# Solved: Can someone hack my computer with just an IP address?



## Number 18 (Dec 25, 2007)

Well someone stole my email 

I only added 1 friend like 2 months ago whom she didn't accept my invite (thanks to msn plus it tells you everything)
Anyways, you can call me a loser but I don't chat anywhere no messenger no skype no...anything so I'm spyware/virus free

today I opened my messenger but it won't let me it kept telling me wrong password
so I opened hotmail.com and entered my password surprisingly it said you have tried many times please try again later which obviously means someone was desperately trying to steal it

And that email address was never used in any other website nor have I sent any email from it!
Nor have I ever downloaded any spyware or opened any strange email with links or attachments.

Also my password wasn't easy it consisted of letter and shifted symbols.

And this is a personal laptop so know one use it beside me!

So how was it possible for it to be hacked?
Did the IP address help?


----------



## TerryNet (Mar 23, 2005)

What IP address? Anybody can go to the site hotmail.com using any computer with internet access. If they know or guess a hotmail email account name they can start guessing passwords.


----------



## lunarlander (Sep 22, 2007)

Were you able to log in to Hotmail in the end? 

Hotmail is accessible to anyone thru the web and anyone could have attempted to guess your password. That is different from hacking your computer. That is, they don't have to hack your computer in order to hack your hotmail.


----------



## Triple6 (Dec 26, 2002)

I've merged your two thread together here.

People can also guess the password or reset using the password recovery information you entered when you setup the account.

There is a Hotmail site that may help you recover your account: https://support.live.com/eform.aspx?productKey=wlidvalidation&ct=eformcs&scrx=1


----------



## Number 18 (Dec 25, 2007)

@TerryNet
My IP address, and my password isn't an easy one really.

@lunarlander
No the first time I got this message "You've tried to sign in too many times with an incorrect e-mail address or password."
So you're saying you can't hack a computer even if you have an IP address?

@Triple6
Thanks,
there's just noway he could have guesses my password it wasn't just letters! Even the secret answer was just some random letters e.g. jbfkjehbjerhf something like that.

Yea, I did fill that form yesterday still waiting for the reply.

So bottom line: Can my computer be hacked if someone has my IP address or not?


----------



## Number 18 (Dec 25, 2007)

I searched and I kept getting the netstat -a or netstat - n or netstat -nao

what exactly should I be looking for? and how accurate are they?

thanks


----------



## spiers (Apr 25, 2005)

Did you accept any files from anyone on Msn while you used it?

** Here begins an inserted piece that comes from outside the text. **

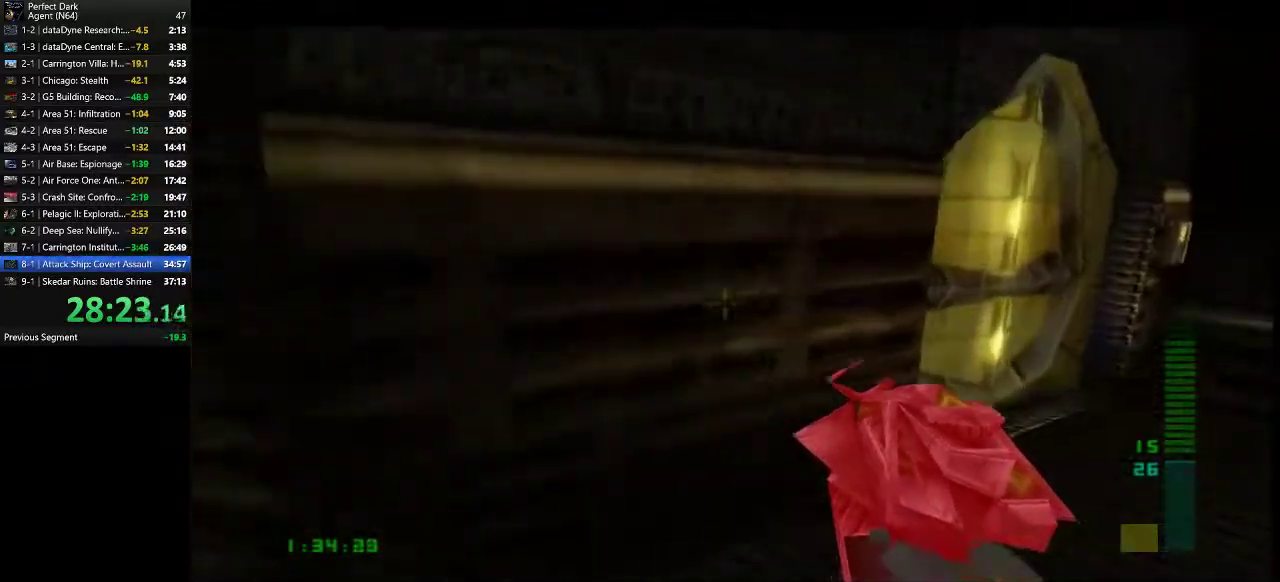
{"keys": ["a", "w"], "mouse": [], "events": [[250, "d", "up"], [283, "e", "down"], [350, "e", "up"], [400, "a", "down"]]}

If somones on your internet network, its alot easier to 'hack' your computer.
If your talking about external threats, would be alot harder because all the computers on your network should be masked using NAT.

Hacking is alot harder and time consuming than films and tv makes out.
If your intrested, i suggest reading hacking exposed.
Might give you some suggestions in how to secure your pc in the future, or things to avoid doing while online.
I suggest just keep everything updated aswell.

It is annoying when you get virsus though, im trying to fix someone elses laptop and i think its had it and a reinstall of Windows would be quicker.


----------



## flavallee (May 12, 2002)

Number 18 said:


> I searched and I kept getting the netstat -a or netstat - n or netstat -nao
> 
> what exactly should I be looking for? and how accurate are they?
> 
> thanks


From the other thread that you started about 15 minutes ago.

Stick with this thread and don't start another thread.

----------------------------------------------------------------



Number 18 said:


> I don't chat anywhere no messenger no skype no...anything so I'm spyware/virus free


Just because you no longer chat doesn't mean your computer is spyware/virus free.

What are you using to combat viruses and spyware/malware?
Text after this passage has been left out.